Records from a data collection
============
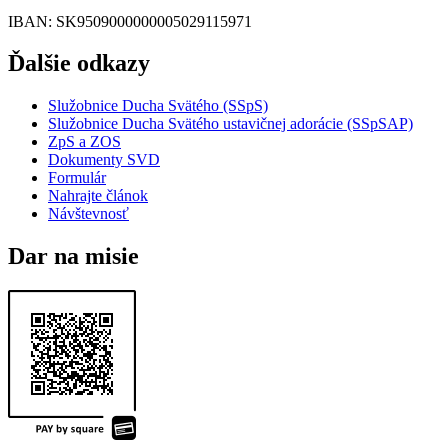
IBAN
: SK9509000000005029115971
Ďalšie odkazy
Služobnice Ducha Svätého (SSpS)
Služobnice Ducha Svätého ustavičnej adorácie (SSpSAP)
ZpS a ZOS
Dokumenty SVD
Formulár
Nahrajte článok
Návštevnosť
Dar na misie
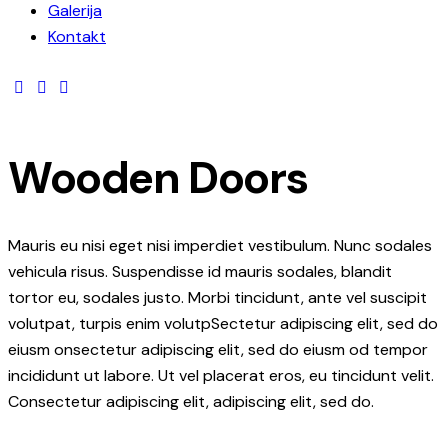
Galerija
Kontakt
Wooden Doors
Mauris eu nisi eget nisi imperdiet vestibulum. Nunc sodales
vehicula risus. Suspendisse id mauris sodales, blandit
tortor eu, sodales justo. Morbi tincidunt, ante vel suscipit
volutpat, turpis enim volutpSectetur adipiscing elit, sed do
eiusm onsectetur adipiscing elit, sed do eiusm od tempor
incididunt ut labore. Ut vel placerat eros, eu tincidunt velit.
Consectetur adipiscing elit, adipiscing elit, sed do.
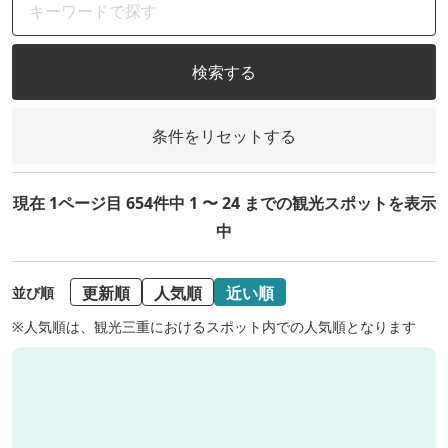
検索する
条件をリセットする
現在 1ページ目 654件中 1 〜 24 までの観光スポットを表示
中
更新順
人気順
近い順
並び順
※人気順は、観光三重におけるスポット内での人気順となります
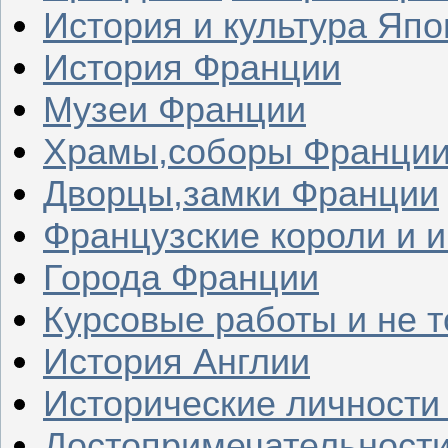
История и культура Япо
История Франции
Музеи Франции
Храмы,соборы Франци
Дворцы,замки Франции
Французские короли и 
Города Франции
Курсовые работы и не т
История Англии
Исторические личности
Достопримечательности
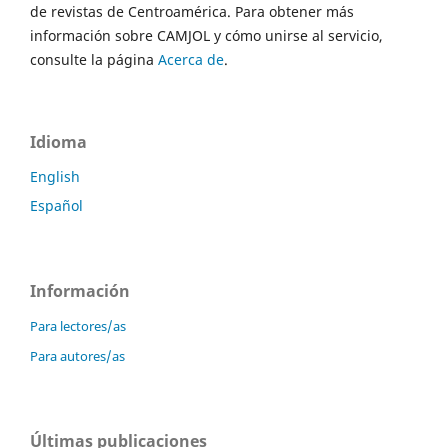
de revistas de Centroamérica. Para obtener más
información sobre CAMJOL y cómo unirse al servicio,
consulte la página
Acerca de
.
Idioma
English
Español
Información
Para lectores/as
Para autores/as
Últimas publicaciones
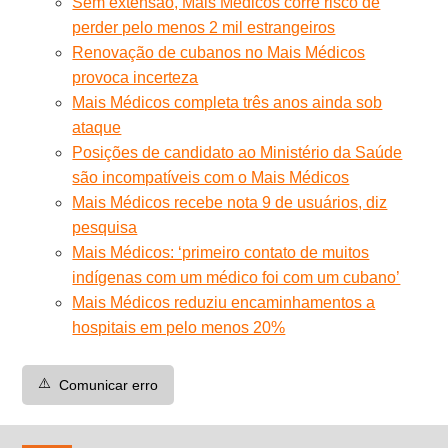
Sem extensão, Mais Médicos corre risco de
perder pelo menos 2 mil estrangeiros
Renovação de cubanos no Mais Médicos
provoca incerteza
Mais Médicos completa três anos ainda sob
ataque
Posições de candidato ao Ministério da Saúde
são incompatíveis com o Mais Médicos
Mais Médicos recebe nota 9 de usuários, diz
pesquisa
Mais Médicos: ‘primeiro contato de muitos
indígenas com um médico foi com um cubano’
Mais Médicos reduziu encaminhamentos a
hospitais em pelo menos 20%
⚠️
Comunicar erro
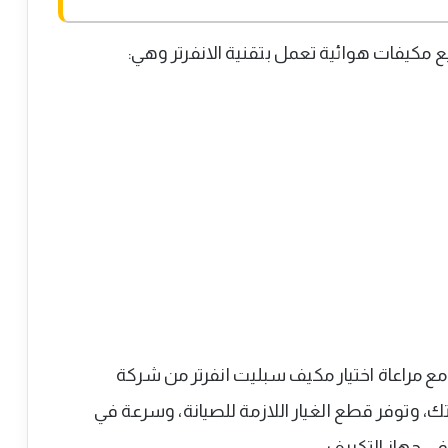
 مكيفات هوائية تعمل بتقنية الانفرتر وهي:
ك مع مراعاة اختيار مكيف سبليت انفرتر من شركة
، وتوفر قطع الغيار اللازمة للصيانة، وسرعة في
ي جهاز التكييف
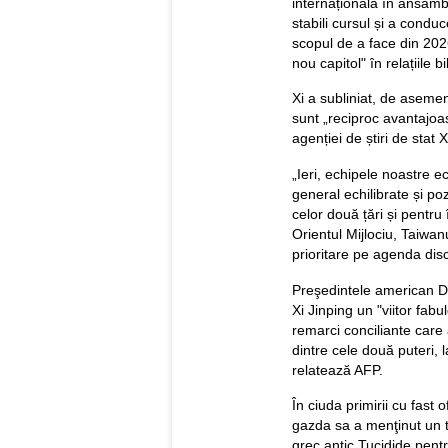
internațională în ansam
stabili cursul și a condu
scopul de a face din 2026
nou capitol" în relațiile bi
Xi a subliniat, de asemen
sunt „reciproc avantajoas
agenției de știri de sta
„Ieri, echipele noastre e
general echilibrate și p
celor două țări și pentru 
Orientul Mijlociu, Taiwanu
prioritare pe agenda discuț
Preşedintele american D
Xi Jinping un "viitor fabu
remarci conciliante care
dintre cele două puteri, 
relatează AFP.
În ciuda primirii cu fast 
gazda sa a menţinut un t
grec antic Tucidide pentr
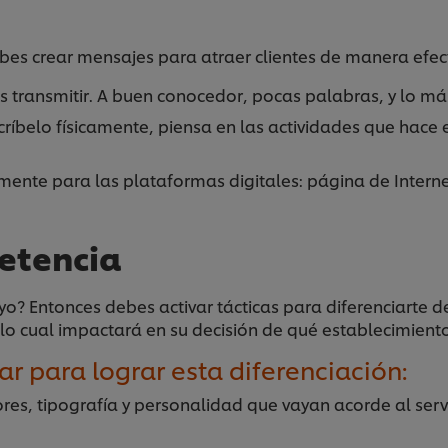
bes crear mensajes para atraer clientes de manera efect
s transmitir. A buen conocedor, pocas palabras, y lo más
ríbelo físicamente, piensa en las actividades que hace en
lmente para las plataformas digitales: página de Interne
petencia
tuyo? Entonces debes activar tácticas para diferenciarte 
lo cual impactará en su decisión de qué establecimient
r para lograr esta diferenciación:
res, tipografía y personalidad que vayan acorde al servic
============
## Try it
What is needed is a verbatim transcription of the records, minus the pictures.

## Answer for this exercise
IBAN
: SK9509000000005029115971
Ďalšie odkazy
Služobnice Ducha Svätého (SSpS)
Služobnice Ducha Svätého ustavičnej adorácie (SSpSAP)
ZpS a ZOS
Dokumenty SVD
Formulár
Nahrajte článok
Návštevnosť
Dar na misie
Galerija
Kontakt
Wooden Doors
Mauris eu nisi eget nisi imperdiet vestibulum. Nunc sodales
vehicula risus. Suspendisse id mauris sodales, blandit
tortor eu, sodales justo. Morbi tincidunt, ante vel suscipit
volutpat, turpis enim volutpSectetur adipiscing elit, sed do
eiusm onsectetur adipiscing elit, sed do eiusm od tempor
incididunt ut labore. Ut vel placerat eros, eu tincidunt velit.
Consectetur adipiscing elit, adipiscing elit, sed do.
検索する
条件をリセットする
現在 1ページ目 654件中 1 〜 24 までの観光スポットを表示
中
更新順
人気順
近い順
並び順
※人気順は、観光三重におけるスポット内での人気順となります
История и культура Япо
История Франции
Музеи Франции
Храмы,соборы Франци
Дворцы,замки Франции
Французские короли и 
Города Франции
Курсовые работы и не т
История Англии
Исторические личности
Достопримечательности
de revistas de Centroamérica. Para obtener más
información sobre CAMJOL y cómo unirse al servicio,
consulte la página
Acerca de
.
Idioma
English
Español
Información
Para lectores/as
Para autores/as
Últimas publicaciones
Sem extensão, Mais Médicos corre risco de
perder pelo menos 2 mil estrangeiros
Renovação de cubanos no Mais Médicos
provoca incerteza
Mais Médicos completa três anos ainda sob
ataque
Posições de candidato ao Ministério da Saúde
são incompatíveis com o Mais Médicos
Mais Médicos recebe nota 9 de usuários, diz
pesquisa
Mais Médicos: ‘primeiro contato de muitos
indígenas com um médico foi com um cubano’
Mais Médicos reduziu encaminhamentos a
hospitais em pelo menos 20%
⚠️
Comunicar erro
 مكيفات هوائية تعمل بتقنية الانفرتر وهي:
ك مع مراعاة اختيار مكيف سبليت انفرتر من شركة
، وتوفر قطع الغيار اللازمة للصيانة، وسرعة في
ي جهاز التكييف
internațională în ansam
stabili cursul și a condu
scopul de a face din 2026
nou capitol" în relațiile bi
Xi a subliniat, de asemen
sunt „reciproc avantajoas
agenției de știri de sta
„Ieri, echipele noastre e
general echilibrate și p
celor două țări și pentru 
Orientul Mijlociu, Taiwanu
prioritare pe agenda discuț
Preşedintele american D
Xi Jinping un "viitor fabu
remarci conciliante care
dintre cele două puteri, 
relatează AFP.
În ciuda primirii cu fast 
gazda sa a menţinut un t
grec antic Tucidide pentr
bes crear mensajes para atraer clientes de manera efect
s transmitir. A buen conocedor, pocas palabras, y lo más
ríbelo físicamente, piensa en las actividades que hace en
lmente para las plataformas digitales: página de Interne
petencia
tuyo? Entonces debes activar tácticas para diferenciarte 
lo cual impactará en su decisión de qué establecimient
r para lograr esta diferenciación:
res, tipografía y personalidad que vayan acorde al servic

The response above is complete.